Lors de cette rencontre, Monsieur Mikhail Leonidovitch BOGDANOV a fait part de sa satisfaction d’accueillir le Premier Ministre, Chef du Gouvernement, SEM Firmin NGREBADA, dans le cadre de cette visite de travail en Russie, peu de temps après la dernière visite du Président de la République, Chef de l’Etat, SEM Pr. Faustin Archange TOUADERA, ce qui selon lui était un gage de l’importance qu’accordait les plus hautes autorités centrafricaines à la relation centrafricano-russe. Il était accompagné des responsables du département Afrique du Ministère des Affaires Etrangères russe, et de plusieurs investisseurs et dirigeants d’entreprises russes désireux de s’installer en Centrafrique. 

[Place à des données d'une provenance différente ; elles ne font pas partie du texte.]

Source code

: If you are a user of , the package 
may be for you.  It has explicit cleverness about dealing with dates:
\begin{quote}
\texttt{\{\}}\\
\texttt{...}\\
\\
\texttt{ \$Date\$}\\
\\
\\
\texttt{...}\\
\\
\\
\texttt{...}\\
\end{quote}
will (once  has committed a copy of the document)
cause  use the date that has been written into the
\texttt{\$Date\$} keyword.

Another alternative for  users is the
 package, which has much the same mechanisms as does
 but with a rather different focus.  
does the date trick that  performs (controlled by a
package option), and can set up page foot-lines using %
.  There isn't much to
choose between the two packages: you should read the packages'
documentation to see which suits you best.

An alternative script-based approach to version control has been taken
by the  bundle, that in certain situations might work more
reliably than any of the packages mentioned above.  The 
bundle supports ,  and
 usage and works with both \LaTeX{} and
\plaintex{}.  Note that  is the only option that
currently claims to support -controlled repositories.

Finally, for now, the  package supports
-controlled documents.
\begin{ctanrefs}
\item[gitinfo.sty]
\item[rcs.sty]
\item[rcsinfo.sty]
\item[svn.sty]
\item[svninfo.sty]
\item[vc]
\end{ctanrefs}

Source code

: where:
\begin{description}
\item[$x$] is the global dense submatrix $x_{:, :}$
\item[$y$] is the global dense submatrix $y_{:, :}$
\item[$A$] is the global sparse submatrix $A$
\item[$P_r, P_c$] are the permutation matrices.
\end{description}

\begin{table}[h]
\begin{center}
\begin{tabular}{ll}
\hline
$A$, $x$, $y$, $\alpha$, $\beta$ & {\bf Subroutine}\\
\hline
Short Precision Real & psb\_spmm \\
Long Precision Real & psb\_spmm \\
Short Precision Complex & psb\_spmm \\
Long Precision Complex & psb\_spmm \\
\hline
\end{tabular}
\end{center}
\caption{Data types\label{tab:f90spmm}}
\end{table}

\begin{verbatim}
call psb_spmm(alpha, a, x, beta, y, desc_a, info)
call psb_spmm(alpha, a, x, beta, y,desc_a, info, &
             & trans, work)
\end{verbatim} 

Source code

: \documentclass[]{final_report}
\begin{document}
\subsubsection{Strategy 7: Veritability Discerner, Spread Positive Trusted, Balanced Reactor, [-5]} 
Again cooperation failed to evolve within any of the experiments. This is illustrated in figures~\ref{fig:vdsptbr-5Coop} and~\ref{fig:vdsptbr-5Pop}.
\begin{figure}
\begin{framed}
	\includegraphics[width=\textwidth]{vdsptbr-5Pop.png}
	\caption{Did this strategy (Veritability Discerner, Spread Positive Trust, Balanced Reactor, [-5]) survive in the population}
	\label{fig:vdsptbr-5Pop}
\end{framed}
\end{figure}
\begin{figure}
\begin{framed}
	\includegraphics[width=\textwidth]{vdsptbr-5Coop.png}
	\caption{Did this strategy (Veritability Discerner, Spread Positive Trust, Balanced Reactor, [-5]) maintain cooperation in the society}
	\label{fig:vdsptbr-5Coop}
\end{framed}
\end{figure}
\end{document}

Le Premier Ministre, Chef du Gouvernement, SEM Firmin NGREBADA a rappelé le caractère l’historique de la relation de relation centrafricano-russe, et a remercié son hôte, d’une part pour le soutien multiforme de la Fédération de Russie à la République centrafricaine, et d’autre part, pour la position russe sur l’assouplissement de l’embargo sur les armes en RCA, et a plaidé en faveur de la levée totale de ce dernier, qui n’a plus de raison d’être. Lors de ce dîner de travail, il a aussi été question de développer la coopération dans des secteurs comme l’agroalimentaire, la santé, l’éducation, et de valoriser les échanges culturels entre les deux(2) pays.